Excerpts from a dataset:
* * * * * * *

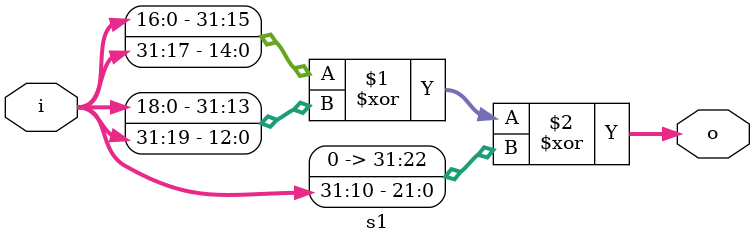
<source format=sv>

module s1(
	  input wire [31:0]  i,
	  output wire [31:0] o
	 );
   assign o = {i[16:0],i[31:17]}^{i[18:0],i[31:19]}^{10'b0,i[31:10]};

endmodule // m

</source>
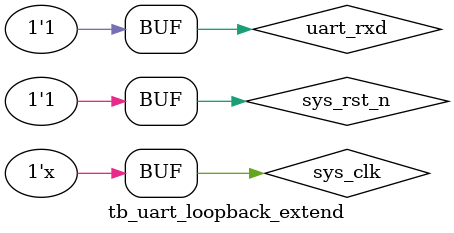
<source format=v>
`timescale 1ns/1ns

module tb_uart_loopback_extend();


reg   sys_clk;
reg   sys_rst_n;
reg   uart_rxd;
wire  uart_txd;

//8'b0101 0101
initial begin
    sys_clk <= 1'b0;
    sys_rst_n <= 1'b0;
    uart_rxd <= 1'b1;
    #200
    sys_rst_n <= 1'b1;
    #2000
    uart_rxd <= 1'b0;//ÆðÊ¼Î»
    #104166
    uart_rxd <= 1'b1;//[0]
    #104166
    uart_rxd <= 1'b0;//[1]
    #104166
    uart_rxd <= 1'b1;//[2]
    #104166
    uart_rxd <= 1'b0;//[3]
    #104166
    uart_rxd <= 1'b1;//[4]
    #104166
    uart_rxd <= 1'b0;//[5]
    #104166
    uart_rxd <= 1'b1;//[6]
    #104166
    uart_rxd <= 1'b0;//[7]
    #104166
    uart_rxd <= 1'b1;//Í£Ö¹Î»    
    #104166
    uart_rxd <= 1'b1;//¿ÕÏÐ     
end


always #10 sys_clk <= ~sys_clk;

uart_loopback_extend u_uart_loopback_extend(
    .sys_clk        (sys_clk  ),
    .sys_rst_n      (sys_rst_n),
    .uart_rxd       (uart_rxd ),
    .uart_txd       (uart_txd )
);


endmodule
</source>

* * * * * * *

## Task item
Examine the entries and report how many of their lines contain the string "wire", giving no more than the number.

## Exercise solution
3